MUHAMMADIYAH.ID, JAKARTA – Meningkatnya angka perkawinan anak dianggap sebagai masalah serius tersendiri bagi masa depan bangsa. Selama masa pandemi, perkawinan anak naik menjadi 64.211 kasus dibanding masa sebelum pandemi yang berjumlah 23.126 kasus.
Sekretaris Umum Pimpinan Pusat Muhammadiyah Abdul Mu’ti menganggap fenomena ini akan menjadi beban sosial bagi masa depan Indonesia, sebab perkawinan anak memicu berbagai persoalan dari stunting, hingga perceraian.
“Kita bisa melihat Indonesia mengalami masalah yang cukup serius dalam masalah stunting. Ini yang juga jadi bagian dari program Nasyiatul Aisyiyah. Dan kadang-kadang persoalan stunting itu muaranya sebagiannya tidak murni ekonomi,” kata Mu’ti dalam seremoni milad 93 tahun Nasyiatul Aisyiyah, Sabtu (7/8).

━━━━━━━━━━━━━━━━━━━━

## KETENTUAN 1:
Ketik ulang bagian teks tentang perkawinan anak dari "Sekretaris Umum Pimpinan" sampai "Aisyiyah, Sabtu (7/8)." tanpa mengubah apa pun.
## KETENTUAN 2:
Lanjutkan teks tentang perkawinan anak mulai setelah kalimat terakhirnya.
Entri di bawah ini berasal dari sumber yang berbeda.

━━━━━━━━━━━━━━━━━━━━

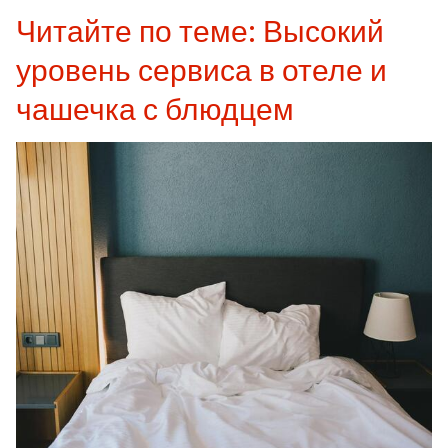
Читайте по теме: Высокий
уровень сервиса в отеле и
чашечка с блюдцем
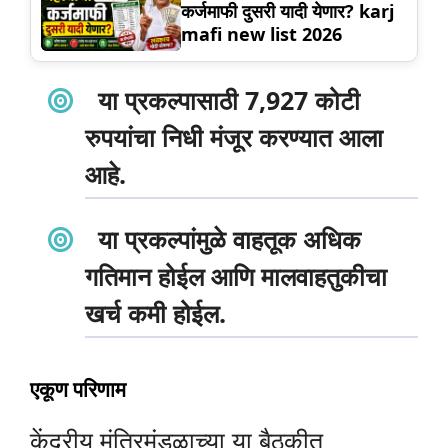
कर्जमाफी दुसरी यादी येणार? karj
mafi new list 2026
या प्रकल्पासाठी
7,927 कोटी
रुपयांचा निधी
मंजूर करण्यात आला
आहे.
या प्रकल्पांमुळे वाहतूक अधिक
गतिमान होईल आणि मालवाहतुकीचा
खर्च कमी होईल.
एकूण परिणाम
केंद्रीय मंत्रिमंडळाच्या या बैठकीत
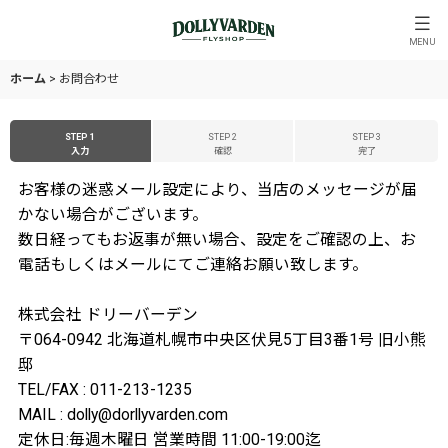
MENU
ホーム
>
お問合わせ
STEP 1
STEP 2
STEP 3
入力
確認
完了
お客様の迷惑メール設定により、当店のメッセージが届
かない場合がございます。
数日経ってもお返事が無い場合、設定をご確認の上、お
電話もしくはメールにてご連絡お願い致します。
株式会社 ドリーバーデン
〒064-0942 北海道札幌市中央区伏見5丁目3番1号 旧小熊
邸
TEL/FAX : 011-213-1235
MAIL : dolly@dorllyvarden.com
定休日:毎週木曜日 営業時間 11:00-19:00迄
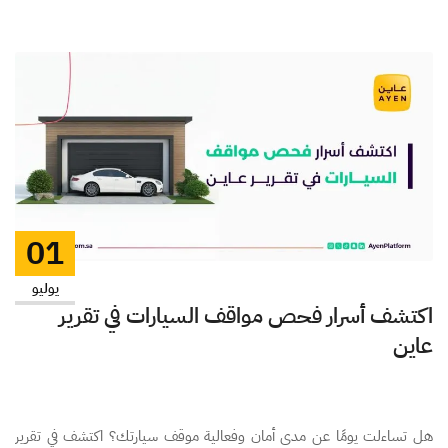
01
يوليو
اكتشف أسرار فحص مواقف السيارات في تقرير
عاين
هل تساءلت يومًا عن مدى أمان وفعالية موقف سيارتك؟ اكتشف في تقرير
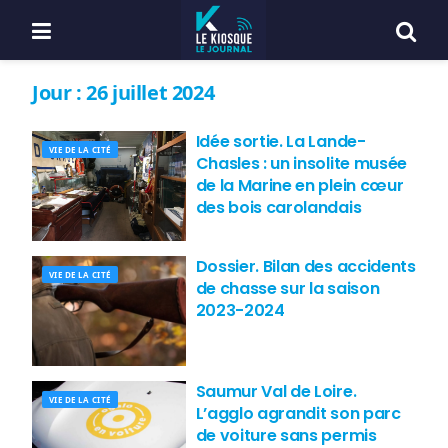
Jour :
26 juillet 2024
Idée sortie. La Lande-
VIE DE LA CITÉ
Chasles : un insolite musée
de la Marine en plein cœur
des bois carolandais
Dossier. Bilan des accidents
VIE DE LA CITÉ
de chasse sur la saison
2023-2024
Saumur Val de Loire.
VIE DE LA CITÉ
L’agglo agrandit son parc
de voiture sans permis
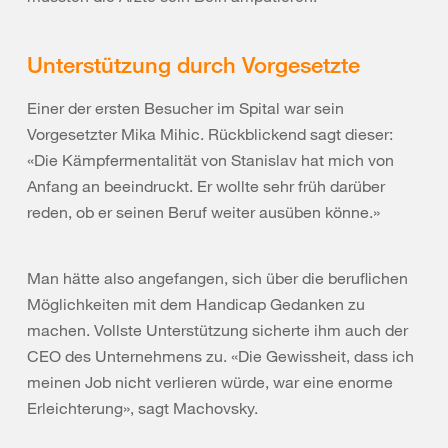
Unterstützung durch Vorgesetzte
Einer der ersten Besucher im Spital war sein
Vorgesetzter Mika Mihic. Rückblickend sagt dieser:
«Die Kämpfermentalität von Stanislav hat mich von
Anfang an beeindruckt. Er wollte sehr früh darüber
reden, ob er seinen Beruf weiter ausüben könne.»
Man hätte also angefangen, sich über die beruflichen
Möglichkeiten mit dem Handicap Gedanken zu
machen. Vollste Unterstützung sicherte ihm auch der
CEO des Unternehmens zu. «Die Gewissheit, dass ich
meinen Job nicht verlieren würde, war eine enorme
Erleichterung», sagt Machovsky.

━━━━━━━━━━━━━━━━━━━━

## JAWABAN 1:
Sekretaris Umum Pimpinan Pusat Muhammadiyah Abdul Mu’ti menganggap fenomena ini akan menjadi beban sosial bagi masa depan Indonesia, sebab perkawinan anak memicu berbagai persoalan dari stunting, hingga perceraian.
“Kita bisa melihat Indonesia mengalami masalah yang cukup serius dalam masalah stunting. Ini yang juga jadi bagian dari program Nasyiatul Aisyiyah. Dan kadang-kadang persoalan stunting itu muaranya sebagiannya tidak murni ekonomi,” kata Mu’ti dalam seremoni milad 93 tahun Nasyiatul Aisyiyah, Sabtu (7/8).

## JAWABAN 2:
Permasalahan mendasar yang memicu perkawinan anak menurut Mu’ti adalah sebagian tradisi bahkan juga pemahaman agama. Karena itu dirinya berharap Muhammadiyah melalui Nasyiatul Aisyiyah hingga Majelis Tarjih terus mengedukasi masyarakat umum.
Dari tradisi, perkawinan anak umumnya terjadi pada musim panen raya. Sedangkan dari sisi pemahaman agama, perkawinan anak muncul akibat pemahaman definisi baligh yang hanya berlandaskan pada perspektif reproduksi, bukan kematangan jiwa.
“Paham agama mengatakan daripada berzina, lebih baik menikah usia dini. Kemudian mereka karena menikah dini, kemudian mereka punya anak di usia dini, anaknya nangis, ibunya ikutan nangis,” kelakar Mu’ti.
Selain dua masalah itu, Abdul Mu’ti menilai tingginya perkawinan anak diakibatkan adanya ruang dalam ketentuan Undang-Undang yang mengatur dispensasi pernikahan usia anak yang membolehkan anak di bawah usia 18 tahun boleh menikah.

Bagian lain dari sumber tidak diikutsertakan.